The complex analysis proof via the integral requires the path to be piecewise smooth. If you want the general result for arbitrary continuous paths, which is true, you can't use the complex analysis definition of winding number. And actually, the general winding number is easier to define, and it is intuitively obvious why it works. Let me give an intuitive sketch of the more general fact that the winding number (around the origin) is invariant under a continuous deformation of a continuous path that does not pass through the origin throughout the deformation.
Firstly define the winding number of a polygon. Next, every continuous path in the plane (function from $[0,1]$ to $\mathbb{R}^2$) is uniformly continuous, and so you can cut the path into pieces such that each piece lies in a disk of radius less than $1$ around some point in that piece. This immediately implies that if the path lies within the unit circle, then each piece lies in a disk that does not contain the origin. Hence any further subdivision of the pieces would not change the winding number of the polygon (around the origin) given by the starting points of the pieces (in order). Therefore we can define the winding number of the path to be the winding number of this polygon, since any two divisions of the path have a common refinement (i.e. with all the cut points in both of them).

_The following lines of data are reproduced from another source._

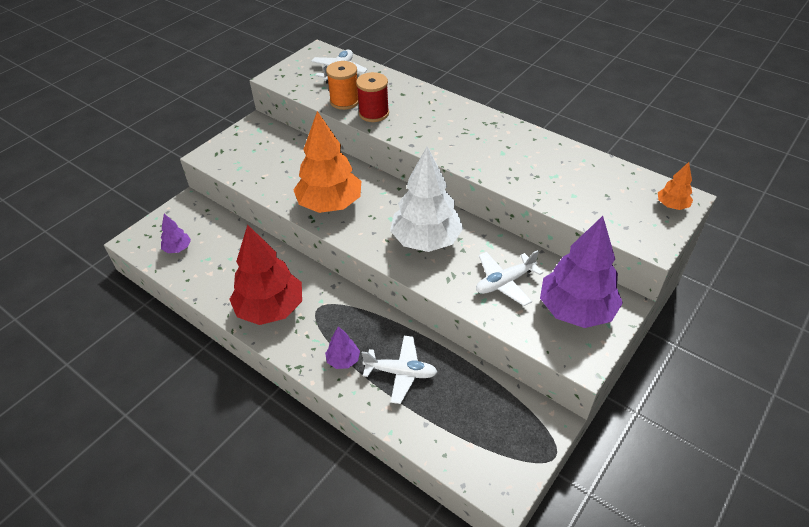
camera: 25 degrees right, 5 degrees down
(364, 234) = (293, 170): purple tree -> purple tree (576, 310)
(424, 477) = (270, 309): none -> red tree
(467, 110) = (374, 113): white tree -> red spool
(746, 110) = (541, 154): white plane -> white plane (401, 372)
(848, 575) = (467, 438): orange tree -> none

Secondly, a continuous deformation of a continuous path in the plane is a continuous function $g$ from $[0,1]^2$ to points in the plane, where $g(0)$ is the initial path and $g(1)$ is the final path and $g(r)$ is the path at time $r∈[0,1]$. (Here we use the convenient identification $g(t)(u) = g(t,u)$.) Again, $g$ is uniformly continuous, so for any positive real $r$ you can cut $[0,1]^2$ into a square grid such that the image of each square under $g$ lies in a disk of radius less than $r$. (Intuitively, each square represents a short time period and a piece of the path such that the piece stays within the disk during that time period.)
Based on the above we can already easily check that any continuous deformation of a continuous path within the unit circle cannot change its winding number around the origin. Nevertheless, for completeness I will also explain why the winding number cannot change even if the continuous deformation is arbitrary, as long as the path never passes through the origin.
Define the distance of a path $f : [0,1]→\mathbb{R}^2$ from a point $p∈\mathbb{R}^2$ to be $d(f,p) := \inf_{x∈[0,1]} d(p,f(x))$ where $d(p,q)$ is the Euclidean distance between $p,q$. And if $f$ is continuous, then $d(p,f(x))$ varies continuously with $x∈[0,1]$, and so has a minimum by the extreme value theorem (EVT). Hence $d(f,p) > 0$ for any continuous path $f$ that does not pass through $p$. As before, we can cut $f$ into pieces such that each piece lies in a disk of radius less than $c$ around some point in that piece, and define the winding number of $f$ around $p$ as the winding number of the polygon given by the starting points of those pieces, because refinements of any such division give the same result.
Furthermore, if a continuous path never passes through the origin $O$ throughout its continuous deformation $g$, then $d(g(t),O)$ varies continuously with $t∈[0,1]$, and hence has some minimum $c$ by EVT again, which must be positive by the above. By the uniform continuity of $g$, we can cut $[0,1]^2$ into $s×s$ squares such that each square is mapped into a disk of radius less than $c/3$ by $g$. Then for each $k∈[0..1/s-1]$, the points $\{ g(s·a,(s·b)\%1) : a∈[k,k+1] ∧ b∈[m-1,m+1] \}$ are all within a disk that excludes $O$ for every $m∈[0..1/s-1]$. Note that the winding number of the path $g(t)$ is equal to the winding number of the polygon $P(t)$ whose $m$-th vertex is $g(t,s·m)$. And $P(s·k)$ has the same winding number as $P(s·(k+1))$, since we can iteratively move the vertex $g(s·k,s·m)$ to $g(s·(k+1),s·m)$ for each $m∈[1..1/s]$ without changing the winding number of the polygon. Therefore the winding number of $g(0)$ and $g(1)$ are equal. (Note that we define $x\%y := x - \lfloor x/y \rfloor · y$ for every reals $x,y$ such that $y > 0$.)